In a note Monday, they said U.S. tech has become expensive and technology earnings have "massively outgrown earnings for the broader market in this cycle." As a result, "it will be progressively more challenging for the tech sector to deliver significant EPS [earnings per share] growth rates, given the substantial EPS base currently, as well as the mounting regulatory uncertainty," they wrote.

Boockvar said the problem for the market is that another leading sector has not materialized. "I cannot tell you what group is going to carry that mantle. Tech is so important. It's the biggest group in the S&P, and it's so dominant in so many ETFs," said Boockvar.

Ryan Detrick, senior market strategist at LPL Financial, said tech "doesn't have to lead. It just can't lag by a wide margin."

"If it's truly lagging, that's going to hold things back," he said. "We think the overall bull market can continue as long as tech can pull its own weight."

Tech in general and Apple in particular have strong cash positions and that makes them appealing.

"We've been positive on tech. There is near-term risk given the regulatory headwinds to some of these stocks," said Jill Carey Hall, Bank of America Merrill Lynch equity strategist. "Fundamentally, the sector still looks good. It's one sector that has more cash than debt. Tech is one of the biggest beneficiaries of repatriation, so we could see elevated share buybacks."

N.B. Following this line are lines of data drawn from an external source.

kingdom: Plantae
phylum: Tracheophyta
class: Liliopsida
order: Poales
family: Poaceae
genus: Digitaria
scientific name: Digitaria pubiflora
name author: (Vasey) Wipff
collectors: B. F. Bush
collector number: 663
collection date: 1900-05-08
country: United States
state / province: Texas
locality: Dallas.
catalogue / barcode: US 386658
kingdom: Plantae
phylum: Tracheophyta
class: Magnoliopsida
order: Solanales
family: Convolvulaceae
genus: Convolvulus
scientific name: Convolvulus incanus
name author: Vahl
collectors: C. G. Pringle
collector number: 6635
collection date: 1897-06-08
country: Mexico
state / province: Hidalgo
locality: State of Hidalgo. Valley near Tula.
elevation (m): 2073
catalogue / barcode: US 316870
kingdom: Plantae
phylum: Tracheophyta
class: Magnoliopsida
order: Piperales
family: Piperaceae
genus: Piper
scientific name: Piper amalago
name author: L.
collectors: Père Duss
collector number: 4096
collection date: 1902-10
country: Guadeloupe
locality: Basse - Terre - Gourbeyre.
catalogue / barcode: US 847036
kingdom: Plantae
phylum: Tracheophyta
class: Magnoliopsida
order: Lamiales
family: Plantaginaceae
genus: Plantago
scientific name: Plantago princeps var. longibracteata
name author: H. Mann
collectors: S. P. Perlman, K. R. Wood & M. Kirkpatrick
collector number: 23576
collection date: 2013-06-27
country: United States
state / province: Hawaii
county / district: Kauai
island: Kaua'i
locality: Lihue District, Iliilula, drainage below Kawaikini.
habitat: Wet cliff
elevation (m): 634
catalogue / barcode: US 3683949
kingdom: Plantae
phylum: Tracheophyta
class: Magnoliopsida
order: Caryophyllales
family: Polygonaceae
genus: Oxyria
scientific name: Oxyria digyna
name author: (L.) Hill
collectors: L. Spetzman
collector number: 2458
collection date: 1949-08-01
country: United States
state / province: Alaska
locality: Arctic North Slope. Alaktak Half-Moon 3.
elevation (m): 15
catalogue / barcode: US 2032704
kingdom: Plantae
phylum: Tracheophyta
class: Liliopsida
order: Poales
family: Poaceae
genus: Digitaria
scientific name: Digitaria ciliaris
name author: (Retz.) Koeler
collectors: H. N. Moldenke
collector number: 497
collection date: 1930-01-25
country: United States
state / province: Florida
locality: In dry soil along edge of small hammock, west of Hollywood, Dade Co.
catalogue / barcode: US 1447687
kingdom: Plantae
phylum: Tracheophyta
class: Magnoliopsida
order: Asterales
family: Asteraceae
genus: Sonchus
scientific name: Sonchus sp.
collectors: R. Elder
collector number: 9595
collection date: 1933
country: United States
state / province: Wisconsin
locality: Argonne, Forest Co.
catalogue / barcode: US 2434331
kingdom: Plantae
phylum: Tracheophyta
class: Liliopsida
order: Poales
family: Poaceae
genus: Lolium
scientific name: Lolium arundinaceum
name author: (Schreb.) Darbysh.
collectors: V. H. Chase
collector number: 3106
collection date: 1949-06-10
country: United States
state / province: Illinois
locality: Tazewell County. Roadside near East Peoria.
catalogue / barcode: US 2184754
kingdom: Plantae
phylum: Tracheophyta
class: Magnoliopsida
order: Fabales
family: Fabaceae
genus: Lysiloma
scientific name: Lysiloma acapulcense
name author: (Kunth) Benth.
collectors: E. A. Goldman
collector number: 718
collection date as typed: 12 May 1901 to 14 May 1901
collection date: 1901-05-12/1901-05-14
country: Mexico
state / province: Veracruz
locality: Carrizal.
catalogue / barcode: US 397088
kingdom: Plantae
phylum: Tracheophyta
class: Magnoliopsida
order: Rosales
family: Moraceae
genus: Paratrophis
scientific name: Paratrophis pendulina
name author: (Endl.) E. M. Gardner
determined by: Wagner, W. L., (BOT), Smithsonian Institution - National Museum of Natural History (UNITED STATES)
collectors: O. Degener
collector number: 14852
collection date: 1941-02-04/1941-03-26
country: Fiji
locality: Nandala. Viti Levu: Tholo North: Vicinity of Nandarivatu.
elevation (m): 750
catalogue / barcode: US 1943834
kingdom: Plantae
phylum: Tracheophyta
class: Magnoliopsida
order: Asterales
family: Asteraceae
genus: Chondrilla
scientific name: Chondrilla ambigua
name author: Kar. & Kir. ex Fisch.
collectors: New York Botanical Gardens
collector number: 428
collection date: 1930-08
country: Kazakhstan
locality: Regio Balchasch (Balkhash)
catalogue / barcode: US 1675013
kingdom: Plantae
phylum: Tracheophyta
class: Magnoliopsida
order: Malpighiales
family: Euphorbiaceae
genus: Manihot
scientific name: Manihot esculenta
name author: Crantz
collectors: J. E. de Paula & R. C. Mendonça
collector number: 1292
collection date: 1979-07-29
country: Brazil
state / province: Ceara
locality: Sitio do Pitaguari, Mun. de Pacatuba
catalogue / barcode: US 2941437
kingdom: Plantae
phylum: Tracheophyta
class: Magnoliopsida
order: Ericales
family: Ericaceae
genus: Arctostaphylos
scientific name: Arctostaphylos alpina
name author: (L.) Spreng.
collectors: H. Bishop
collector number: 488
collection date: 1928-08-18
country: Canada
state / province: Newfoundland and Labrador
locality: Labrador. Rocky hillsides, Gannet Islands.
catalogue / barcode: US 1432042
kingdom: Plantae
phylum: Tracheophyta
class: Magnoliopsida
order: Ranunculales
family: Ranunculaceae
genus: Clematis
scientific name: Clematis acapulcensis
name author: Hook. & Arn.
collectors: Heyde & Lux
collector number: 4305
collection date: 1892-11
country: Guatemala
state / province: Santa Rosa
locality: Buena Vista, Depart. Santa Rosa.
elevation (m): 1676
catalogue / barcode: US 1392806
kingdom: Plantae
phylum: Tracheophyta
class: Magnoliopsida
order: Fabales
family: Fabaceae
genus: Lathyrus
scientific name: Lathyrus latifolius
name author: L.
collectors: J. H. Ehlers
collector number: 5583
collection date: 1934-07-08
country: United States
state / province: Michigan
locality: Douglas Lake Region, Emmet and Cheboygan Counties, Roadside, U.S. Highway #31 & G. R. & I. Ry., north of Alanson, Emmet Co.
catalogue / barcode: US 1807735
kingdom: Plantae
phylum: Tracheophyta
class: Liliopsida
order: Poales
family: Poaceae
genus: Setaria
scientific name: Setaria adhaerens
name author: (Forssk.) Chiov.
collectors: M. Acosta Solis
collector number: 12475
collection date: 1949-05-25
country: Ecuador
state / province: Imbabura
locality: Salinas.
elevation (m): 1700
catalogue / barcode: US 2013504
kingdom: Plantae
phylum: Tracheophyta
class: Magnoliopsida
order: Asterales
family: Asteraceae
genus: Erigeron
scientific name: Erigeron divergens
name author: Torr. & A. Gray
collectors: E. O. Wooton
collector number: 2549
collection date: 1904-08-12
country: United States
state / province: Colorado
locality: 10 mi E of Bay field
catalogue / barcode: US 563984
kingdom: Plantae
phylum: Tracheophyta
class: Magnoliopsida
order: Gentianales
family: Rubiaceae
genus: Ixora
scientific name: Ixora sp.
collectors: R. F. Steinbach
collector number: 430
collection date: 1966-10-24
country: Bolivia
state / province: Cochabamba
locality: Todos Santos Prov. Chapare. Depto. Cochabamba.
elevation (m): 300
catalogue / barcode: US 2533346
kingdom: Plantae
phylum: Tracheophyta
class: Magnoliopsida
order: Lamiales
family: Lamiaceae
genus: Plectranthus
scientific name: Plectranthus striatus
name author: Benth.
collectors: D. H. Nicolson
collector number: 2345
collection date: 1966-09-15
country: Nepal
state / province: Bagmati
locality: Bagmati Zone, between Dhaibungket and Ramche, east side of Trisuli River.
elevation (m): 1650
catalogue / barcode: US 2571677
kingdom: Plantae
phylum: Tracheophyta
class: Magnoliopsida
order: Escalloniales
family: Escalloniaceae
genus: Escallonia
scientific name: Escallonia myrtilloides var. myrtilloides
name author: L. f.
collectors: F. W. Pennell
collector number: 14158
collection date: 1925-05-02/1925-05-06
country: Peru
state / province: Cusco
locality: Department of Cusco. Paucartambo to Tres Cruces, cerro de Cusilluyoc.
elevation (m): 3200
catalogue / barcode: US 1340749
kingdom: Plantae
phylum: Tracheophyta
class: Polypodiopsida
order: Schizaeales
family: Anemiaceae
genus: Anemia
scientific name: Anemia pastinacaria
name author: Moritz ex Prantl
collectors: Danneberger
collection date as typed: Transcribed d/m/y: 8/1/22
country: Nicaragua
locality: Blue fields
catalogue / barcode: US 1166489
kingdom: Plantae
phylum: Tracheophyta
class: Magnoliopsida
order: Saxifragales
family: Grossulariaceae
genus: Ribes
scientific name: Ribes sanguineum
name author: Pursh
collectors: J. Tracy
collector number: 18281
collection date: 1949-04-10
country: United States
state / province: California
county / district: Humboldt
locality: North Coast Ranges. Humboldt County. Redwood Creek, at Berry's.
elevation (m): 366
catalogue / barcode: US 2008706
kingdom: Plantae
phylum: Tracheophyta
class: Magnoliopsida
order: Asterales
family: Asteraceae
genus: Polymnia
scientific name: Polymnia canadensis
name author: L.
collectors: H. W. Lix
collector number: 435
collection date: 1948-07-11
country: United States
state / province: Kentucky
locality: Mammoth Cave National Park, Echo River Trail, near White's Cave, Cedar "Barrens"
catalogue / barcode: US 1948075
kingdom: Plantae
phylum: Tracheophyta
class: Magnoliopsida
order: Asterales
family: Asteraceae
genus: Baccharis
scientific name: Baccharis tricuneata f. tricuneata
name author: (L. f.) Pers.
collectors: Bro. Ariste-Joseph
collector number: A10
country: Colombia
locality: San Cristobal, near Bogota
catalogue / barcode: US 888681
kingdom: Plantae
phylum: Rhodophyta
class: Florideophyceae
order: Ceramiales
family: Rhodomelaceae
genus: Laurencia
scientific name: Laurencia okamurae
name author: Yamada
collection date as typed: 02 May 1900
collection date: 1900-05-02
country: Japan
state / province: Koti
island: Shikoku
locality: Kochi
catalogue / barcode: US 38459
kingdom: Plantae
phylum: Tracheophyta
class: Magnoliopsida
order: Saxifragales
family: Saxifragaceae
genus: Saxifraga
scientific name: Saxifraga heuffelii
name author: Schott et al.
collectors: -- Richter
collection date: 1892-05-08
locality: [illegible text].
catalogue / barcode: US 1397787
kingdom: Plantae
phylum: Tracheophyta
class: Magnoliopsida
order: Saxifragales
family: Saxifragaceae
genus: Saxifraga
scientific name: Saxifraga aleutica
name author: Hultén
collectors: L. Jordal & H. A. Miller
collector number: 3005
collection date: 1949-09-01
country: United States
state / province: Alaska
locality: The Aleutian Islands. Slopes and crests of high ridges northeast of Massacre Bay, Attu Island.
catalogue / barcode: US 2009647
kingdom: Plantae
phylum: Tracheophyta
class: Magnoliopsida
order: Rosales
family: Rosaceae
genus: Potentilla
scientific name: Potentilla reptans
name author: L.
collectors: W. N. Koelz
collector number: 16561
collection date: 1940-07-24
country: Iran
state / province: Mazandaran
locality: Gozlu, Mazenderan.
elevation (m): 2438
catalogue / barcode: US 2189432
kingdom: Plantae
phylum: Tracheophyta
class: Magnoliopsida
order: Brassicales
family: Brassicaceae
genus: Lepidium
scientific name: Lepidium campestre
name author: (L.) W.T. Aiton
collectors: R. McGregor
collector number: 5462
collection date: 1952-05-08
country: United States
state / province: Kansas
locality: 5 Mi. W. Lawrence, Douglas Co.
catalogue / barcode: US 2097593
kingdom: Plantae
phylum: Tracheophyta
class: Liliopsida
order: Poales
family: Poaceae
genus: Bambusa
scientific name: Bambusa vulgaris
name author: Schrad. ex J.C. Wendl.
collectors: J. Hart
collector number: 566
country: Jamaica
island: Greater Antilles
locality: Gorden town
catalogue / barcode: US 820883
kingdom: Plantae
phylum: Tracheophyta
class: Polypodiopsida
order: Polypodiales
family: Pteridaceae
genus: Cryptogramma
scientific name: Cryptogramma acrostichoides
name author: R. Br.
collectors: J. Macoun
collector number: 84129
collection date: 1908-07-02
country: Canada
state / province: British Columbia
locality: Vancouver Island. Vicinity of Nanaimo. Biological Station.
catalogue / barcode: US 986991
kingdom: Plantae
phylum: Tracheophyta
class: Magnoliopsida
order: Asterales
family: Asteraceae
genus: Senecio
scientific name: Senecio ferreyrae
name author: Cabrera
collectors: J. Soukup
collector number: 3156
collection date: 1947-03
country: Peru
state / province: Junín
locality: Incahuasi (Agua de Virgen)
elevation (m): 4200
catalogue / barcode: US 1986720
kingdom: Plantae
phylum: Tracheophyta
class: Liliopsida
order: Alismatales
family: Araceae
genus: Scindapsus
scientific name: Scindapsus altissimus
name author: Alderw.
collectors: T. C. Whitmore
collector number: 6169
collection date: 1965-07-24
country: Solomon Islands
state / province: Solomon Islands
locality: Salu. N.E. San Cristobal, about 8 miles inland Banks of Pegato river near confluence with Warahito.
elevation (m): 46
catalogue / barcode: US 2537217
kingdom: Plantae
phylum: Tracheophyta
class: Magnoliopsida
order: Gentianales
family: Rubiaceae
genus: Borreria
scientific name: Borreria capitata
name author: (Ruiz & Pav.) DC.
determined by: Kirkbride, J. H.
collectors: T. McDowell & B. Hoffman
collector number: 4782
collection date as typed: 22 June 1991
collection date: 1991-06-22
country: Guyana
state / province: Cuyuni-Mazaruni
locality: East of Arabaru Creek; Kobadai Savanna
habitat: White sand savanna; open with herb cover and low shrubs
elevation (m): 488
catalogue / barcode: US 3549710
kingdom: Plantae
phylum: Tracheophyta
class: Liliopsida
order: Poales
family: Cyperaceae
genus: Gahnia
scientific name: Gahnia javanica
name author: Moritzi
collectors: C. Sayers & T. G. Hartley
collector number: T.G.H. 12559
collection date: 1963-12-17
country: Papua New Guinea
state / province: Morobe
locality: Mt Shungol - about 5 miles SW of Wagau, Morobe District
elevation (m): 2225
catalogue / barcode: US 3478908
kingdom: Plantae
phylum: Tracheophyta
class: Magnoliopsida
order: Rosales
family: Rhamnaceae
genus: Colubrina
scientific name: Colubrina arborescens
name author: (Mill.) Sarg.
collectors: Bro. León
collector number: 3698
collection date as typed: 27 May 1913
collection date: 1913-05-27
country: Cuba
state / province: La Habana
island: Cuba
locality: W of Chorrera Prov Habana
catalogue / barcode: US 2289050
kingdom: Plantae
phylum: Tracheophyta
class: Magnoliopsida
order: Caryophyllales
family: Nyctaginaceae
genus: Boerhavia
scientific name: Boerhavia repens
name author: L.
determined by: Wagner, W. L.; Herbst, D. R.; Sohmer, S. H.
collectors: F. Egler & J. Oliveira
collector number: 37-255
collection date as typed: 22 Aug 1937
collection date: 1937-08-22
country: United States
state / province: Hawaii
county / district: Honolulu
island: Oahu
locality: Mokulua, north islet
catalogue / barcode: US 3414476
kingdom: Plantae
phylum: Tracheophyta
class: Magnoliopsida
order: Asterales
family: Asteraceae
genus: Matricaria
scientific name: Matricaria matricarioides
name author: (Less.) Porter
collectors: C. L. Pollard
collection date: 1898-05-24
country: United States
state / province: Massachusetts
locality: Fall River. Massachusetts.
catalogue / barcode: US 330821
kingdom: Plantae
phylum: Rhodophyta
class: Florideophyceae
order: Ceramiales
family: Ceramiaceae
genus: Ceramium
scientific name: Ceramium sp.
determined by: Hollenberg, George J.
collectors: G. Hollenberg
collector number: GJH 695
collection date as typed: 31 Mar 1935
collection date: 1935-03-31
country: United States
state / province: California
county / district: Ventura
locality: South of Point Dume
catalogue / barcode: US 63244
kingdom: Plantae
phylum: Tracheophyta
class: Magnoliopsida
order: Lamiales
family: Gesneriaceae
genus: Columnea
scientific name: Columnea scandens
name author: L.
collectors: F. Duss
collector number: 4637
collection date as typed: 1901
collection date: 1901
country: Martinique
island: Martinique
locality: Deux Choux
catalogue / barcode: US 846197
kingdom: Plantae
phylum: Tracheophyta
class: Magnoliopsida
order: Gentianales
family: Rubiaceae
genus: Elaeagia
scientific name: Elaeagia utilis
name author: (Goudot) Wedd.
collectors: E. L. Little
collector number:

Apple is one of those with a mountain of cash, and analysts say it could expand its buyback program by $100 billion or more.

Bernstein analyst Toni Sacconaghi sees neutral to slightly negative risk-reward going into Apple earnings, which will be released after the closing bell. Apple's "expected large capital return program could mitigate the impact, but we believe the investor narrative post-earnings will likely be dominated by whether iPhone can grow over time. Moreover, we see Apple's current valuation as relatively in line with historical averages," he wrote.

Sacconaghi also said there's a bear case to be made should sales of a new iPhone SE product, expected in the third fiscal quarter, not be enough to offset the iPhone X/8 cycle. "Moreover, the history of the 6S cycle suggests that the stock may have further room to fall if consensus numbers decline following earnings," he wrote.